Source material:
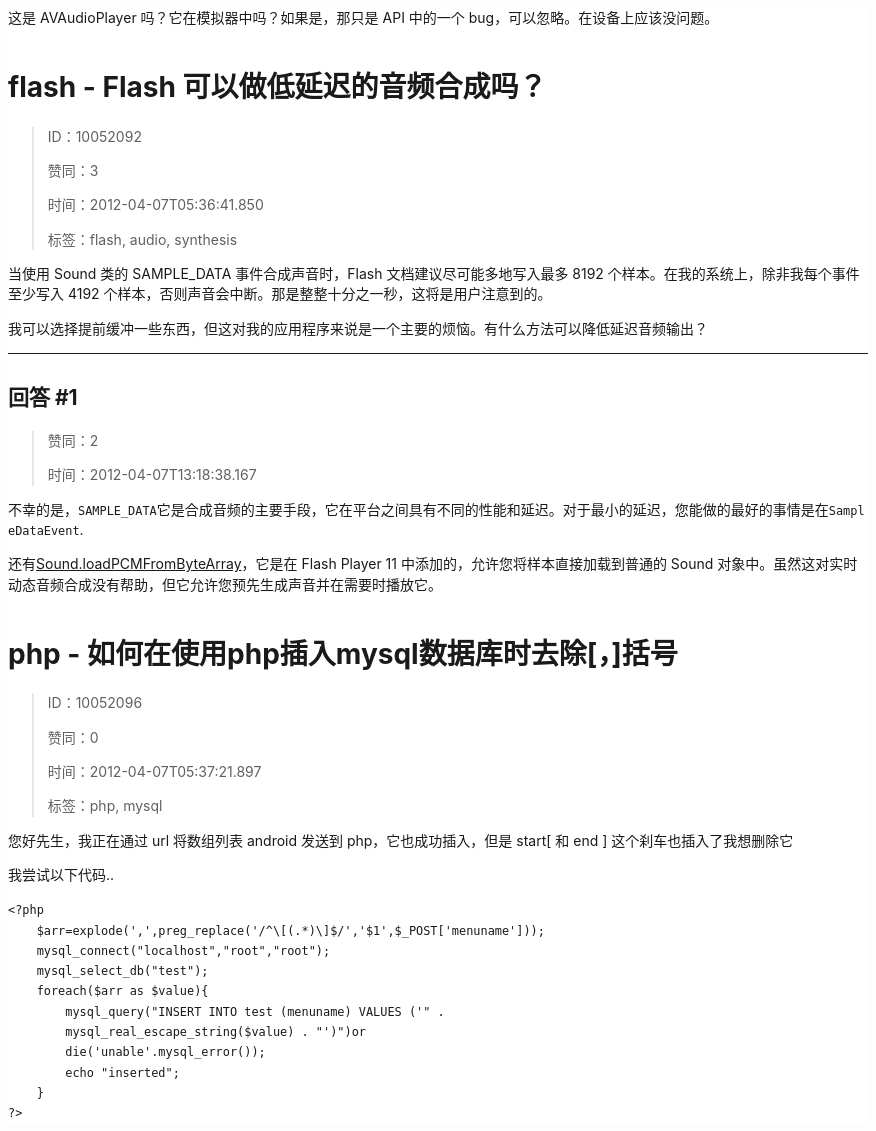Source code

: 这是 AVAudioPlayer 吗？它在模拟器中吗？如果是，那只是 API 中的一个 bug，可以忽略。在设备上应该没问题。

# flash - Flash 可以做低延迟的音频合成吗？

> ID：10052092
> 
> 赞同：3
> 
> 时间：2012-04-07T05:36:41.850
> 
> 标签：flash, audio, synthesis

当使用 Sound 类的 SAMPLE_DATA 事件合成声音时，Flash 文档建议尽可能多地写入最多 8192 个样本。在我的系统上，除非我每个事件至少写入 4192 个样本，否则声音会中断。那是整整十分之一秒，这将是用户注意到的。

我可以选择提前缓冲一些东西，但这对我的应用程序来说是一个主要的烦恼。有什么方法可以降低延迟音频输出？

* * *

## 回答 #1

> 赞同：2
> 
> 时间：2012-04-07T13:18:38.167

不幸的是，`SAMPLE_DATA`它是合成音频的主要手段，它在平台之间具有不同的性能和延迟。对于最小的延迟，您能做的最好的事情是在`SampleDataEvent`.

还有[Sound.loadPCMFromByteArray](http://help.adobe.com/en_US/FlashPlatform/beta/reference/actionscript/3/flash/media/Sound.html#loadPCMFromByteArray%28%29)，它是在 Flash Player 11 中添加的，允许您将样本直接加载到普通的 Sound 对象中。虽然这对实时动态音频合成没有帮助，但它允许您预先生成声音并在需要时播放它。

# php - 如何在使用php插入mysql数据库时去除[，]括号

> ID：10052096
> 
> 赞同：0
> 
> 时间：2012-04-07T05:37:21.897
> 
> 标签：php, mysql

您好先生，我正在通过 url 将数组列表 android 发送到 php，它也成功插入，但是 start[ 和 end ] 这个刹车也插入了我想删除它

我尝试以下代码..

```
<?php
    $arr=explode(',',preg_replace('/^\[(.*)\]$/','$1',$_POST['menuname']));
    mysql_connect("localhost","root","root");
    mysql_select_db("test");
    foreach($arr as $value){
        mysql_query("INSERT INTO test (menuname) VALUES ('" . 
        mysql_real_escape_string($value) . "')")or
        die('unable'.mysql_error());
        echo "inserted";
    }
?> 
```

Action item: Respond with the number of lines in the entries that include the string "menuname", and nothing besides.

Result: 2